:: EXCERPTED RECORDS

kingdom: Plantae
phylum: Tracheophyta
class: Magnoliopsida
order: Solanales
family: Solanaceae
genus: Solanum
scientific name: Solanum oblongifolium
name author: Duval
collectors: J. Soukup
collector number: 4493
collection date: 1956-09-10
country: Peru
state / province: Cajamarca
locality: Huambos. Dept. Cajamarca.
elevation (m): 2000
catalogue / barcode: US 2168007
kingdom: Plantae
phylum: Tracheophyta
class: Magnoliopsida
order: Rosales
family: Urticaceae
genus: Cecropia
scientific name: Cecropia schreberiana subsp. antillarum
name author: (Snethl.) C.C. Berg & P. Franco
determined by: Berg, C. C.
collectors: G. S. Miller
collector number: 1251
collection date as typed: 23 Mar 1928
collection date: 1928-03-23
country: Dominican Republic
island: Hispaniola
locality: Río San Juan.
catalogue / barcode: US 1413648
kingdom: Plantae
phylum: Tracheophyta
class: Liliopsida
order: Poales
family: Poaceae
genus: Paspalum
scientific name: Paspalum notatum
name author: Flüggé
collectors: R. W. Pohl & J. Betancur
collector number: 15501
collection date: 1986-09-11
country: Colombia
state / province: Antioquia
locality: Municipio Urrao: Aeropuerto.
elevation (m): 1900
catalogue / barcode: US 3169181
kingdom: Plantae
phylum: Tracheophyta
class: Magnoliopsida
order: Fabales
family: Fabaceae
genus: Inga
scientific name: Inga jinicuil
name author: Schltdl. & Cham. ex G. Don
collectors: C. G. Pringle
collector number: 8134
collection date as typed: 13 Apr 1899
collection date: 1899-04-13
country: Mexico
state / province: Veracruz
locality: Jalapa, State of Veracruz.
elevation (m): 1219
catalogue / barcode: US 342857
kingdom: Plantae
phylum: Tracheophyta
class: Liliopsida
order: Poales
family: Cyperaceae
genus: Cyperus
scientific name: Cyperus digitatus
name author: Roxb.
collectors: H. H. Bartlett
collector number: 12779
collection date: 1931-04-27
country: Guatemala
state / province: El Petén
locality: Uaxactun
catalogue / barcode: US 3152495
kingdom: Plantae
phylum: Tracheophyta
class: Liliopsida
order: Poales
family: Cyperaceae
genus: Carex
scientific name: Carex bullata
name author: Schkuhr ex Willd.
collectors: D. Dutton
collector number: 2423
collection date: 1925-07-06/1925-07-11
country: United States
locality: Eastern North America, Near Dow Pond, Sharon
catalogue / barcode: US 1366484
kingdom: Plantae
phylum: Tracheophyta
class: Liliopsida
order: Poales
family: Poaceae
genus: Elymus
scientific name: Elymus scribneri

::::

EXERCISE. Write out the entire listing above line for line, with every field name and value unchanged.

REPLY.
kingdom: Plantae
phylum: Tracheophyta
class: Magnoliopsida
order: Solanales
family: Solanaceae
genus: Solanum
scientific name: Solanum oblongifolium
name author: Duval
collectors: J. Soukup
collector number: 4493
collection date: 1956-09-10
country: Peru
state / province: Cajamarca
locality: Huambos. Dept. Cajamarca.
elevation (m): 2000
catalogue / barcode: US 2168007
kingdom: Plantae
phylum: Tracheophyta
class: Magnoliopsida
order: Rosales
family: Urticaceae
genus: Cecropia
scientific name: Cecropia schreberiana subsp. antillarum
name author: (Snethl.) C.C. Berg & P. Franco
determined by: Berg, C. C.
collectors: G. S. Miller
collector number: 1251
collection date as typed: 23 Mar 1928
collection date: 1928-03-23
country: Dominican Republic
island: Hispaniola
locality: Río San Juan.
catalogue / barcode: US 1413648
kingdom: Plantae
phylum: Tracheophyta
class: Liliopsida
order: Poales
family: Poaceae
genus: Paspalum
scientific name: Paspalum notatum
name author: Flüggé
collectors: R. W. Pohl & J. Betancur
collector number: 15501
collection date: 1986-09-11
country: Colombia
state / province: Antioquia
locality: Municipio Urrao: Aeropuerto.
elevation (m): 1900
catalogue / barcode: US 3169181
kingdom: Plantae
phylum: Tracheophyta
class: Magnoliopsida
order: Fabales
family: Fabaceae
genus: Inga
scientific name: Inga jinicuil
name author: Schltdl. & Cham. ex G. Don
collectors: C. G. Pringle
collector number: 8134
collection date as typed: 13 Apr 1899
collection date: 1899-04-13
country: Mexico
state / province: Veracruz
locality: Jalapa, State of Veracruz.
elevation (m): 1219
catalogue / barcode: US 342857
kingdom: Plantae
phylum: Tracheophyta
class: Liliopsida
order: Poales
family: Cyperaceae
genus: Cyperus
scientific name: Cyperus digitatus
name author: Roxb.
collectors: H. H. Bartlett
collector number: 12779
collection date: 1931-04-27
country: Guatemala
state / province: El Petén
locality: Uaxactun
catalogue / barcode: US 3152495
kingdom: Plantae
phylum: Tracheophyta
class: Liliopsida
order: Poales
family: Cyperaceae
genus: Carex
scientific name: Carex bullata
name author: Schkuhr ex Willd.
collectors: D. Dutton
collector number: 2423
collection date: 1925-07-06/1925-07-11
country: United States
locality: Eastern North America, Near Dow Pond, Sharon
catalogue / barcode: US 1366484
kingdom: Plantae
phylum: Tracheophyta
class: Liliopsida
order: Poales
family: Poaceae
genus: Elymus
scientific name: Elymus scribneri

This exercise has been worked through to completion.